## SOURCE PASSAGE
□ □ □

The experience is rather enlightening> I'm starting to grasp the room effects much more. The focus and instrument placement have greatly been enhanced getting the lp out into the room. 27" was a bit stifling on the sound stage depth. Still room for improvement :T

Scott


----------



## z3scott (Sep 30, 2010)

Hey Bryan, I went ahead and varied the sidewall distance and measured since you didn't comment on the last post. It seems I'm not making much progress raising those nulls they basically just shift around in frequency.

This first graph is at the 37 1/2" sidewall distance as the previous post with more toe-in on the speakers.








The remainder progressively move closer to the sidewall.





























Any thoughts?


----------



## bpape (Sep 14, 2006)

Sorry - been really busy at work. The first plot looks better to me than the rest.


----------



## z3scott (Sep 30, 2010)

I hate how work gets in the way sometime... 

I think I'll try moving moving the speakers back 3" to split the previous 27" and 33" distance from the wall and vary the toe-in some for comparison. Due to the high frequency dispersion characteristics of the speaker they can't be toed in as much as most speakers.


----------



## z3scott (Sep 30, 2010)

I tried 30" & 31" with various toe-in and measurements didn't improve. 30" is when the soundstage starts compressing quite noticeably. 

These three appear to be the best of the many measurements I've been taking.

□ □ □

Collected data
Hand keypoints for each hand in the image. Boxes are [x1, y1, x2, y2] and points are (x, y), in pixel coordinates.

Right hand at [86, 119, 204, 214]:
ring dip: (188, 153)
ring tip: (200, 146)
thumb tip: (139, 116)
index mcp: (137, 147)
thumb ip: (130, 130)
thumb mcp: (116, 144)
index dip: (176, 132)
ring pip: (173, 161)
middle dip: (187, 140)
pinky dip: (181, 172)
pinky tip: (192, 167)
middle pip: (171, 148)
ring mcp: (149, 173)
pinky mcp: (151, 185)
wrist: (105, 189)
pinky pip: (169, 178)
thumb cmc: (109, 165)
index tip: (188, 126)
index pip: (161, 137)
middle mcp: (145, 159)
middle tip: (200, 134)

□ □ □

## PARTS OF THE EXERCISE
#1 Reproduce everything in the speaker placement thread from "I think I'll" down to "as most speakers.".
#2 According to the speaker placement thread, at what distance does the soundstage start compressing quite noticeably?
The rows play no part in the work here.

## ANSWERS BY TASK
#1
I think I'll try moving moving the speakers back 3" to split the previous 27" and 33" distance from the wall and vary the toe-in some for comparison. Due to the high frequency dispersion characteristics of the speaker they can't be toed in as much as most speakers.

#2 30 inches